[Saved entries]

———

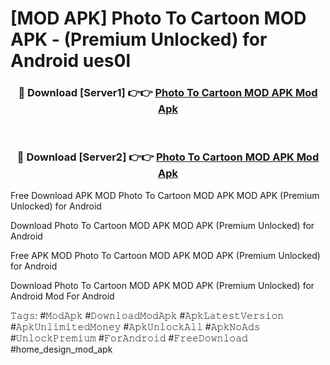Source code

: # [MOD APK] Photo To Cartoon MOD APK - (Premium Unlocked) for Android ues0l



<div align="center">
<h3>🔴 Download [Server1] 👉👉 <a href="https://momento.my/?title=Photo_To_Cartoon_MOD_APK">Photo To Cartoon MOD APK Mod Apk</a></h3><br>

<h3>🔴 Download [Server2] 👉👉 <a href="https://momento.my/?title=Photo_To_Cartoon_MOD_APK">Photo To Cartoon MOD APK Mod Apk</a></h3>
</div>



Free Download APK MOD Photo To Cartoon MOD APK MOD APK (Premium Unlocked) for Android

Download Photo To Cartoon MOD APK MOD APK (Premium Unlocked) for Android

Free APK MOD Photo To Cartoon MOD APK MOD APK (Premium Unlocked) for Android

Download Photo To Cartoon MOD APK MOD APK (Premium Unlocked) for Android Mod For Android

𝚃𝚊𝚐𝚜: #𝙼𝚘𝚍𝙰𝚙𝚔 #𝙳𝚘𝚠𝚗𝚕𝚘𝚊𝚍𝙼𝚘𝚍𝙰𝚙𝚔 #𝙰𝚙𝚔𝙻𝚊𝚝𝚎𝚜𝚝𝚅𝚎𝚛𝚜𝚒𝚘𝚗 #𝙰𝚙𝚔𝚄𝚗𝚕𝚒𝚖𝚒𝚝𝚎𝚍𝙼𝚘𝚗𝚎𝚢 #𝙰𝚙𝚔𝚄𝚗𝚕𝚘𝚌𝚔𝙰𝚕𝚕 #𝙰𝚙𝚔𝙽𝚘𝙰𝚍𝚜 #𝚄𝚗𝚕𝚘𝚌𝚔𝙿𝚛𝚎𝚖𝚒𝚞𝚖 #𝙵𝚘𝚛𝙰𝚗𝚍𝚛𝚘𝚒𝚍 #𝙵𝚛𝚎𝚎𝙳𝚘𝚠𝚗𝚕𝚘𝚊𝚍 #home_design_mod_apk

———

* **TASK DIRECTIONS**:
Of the lines above, copy each that contains "momento".

* **TASK OUTPUT**:
<h3>🔴 Download [Server1] 👉👉 <a href="https://momento.my/?title=Photo_To_Cartoon_MOD_APK">Photo To Cartoon MOD APK Mod Apk</a></h3><br>
<h3>🔴 Download [Server2] 👉👉 <a href="https://momento.my/?title=Photo_To_Cartoon_MOD_APK">Photo To Cartoon MOD APK Mod Apk</a></h3>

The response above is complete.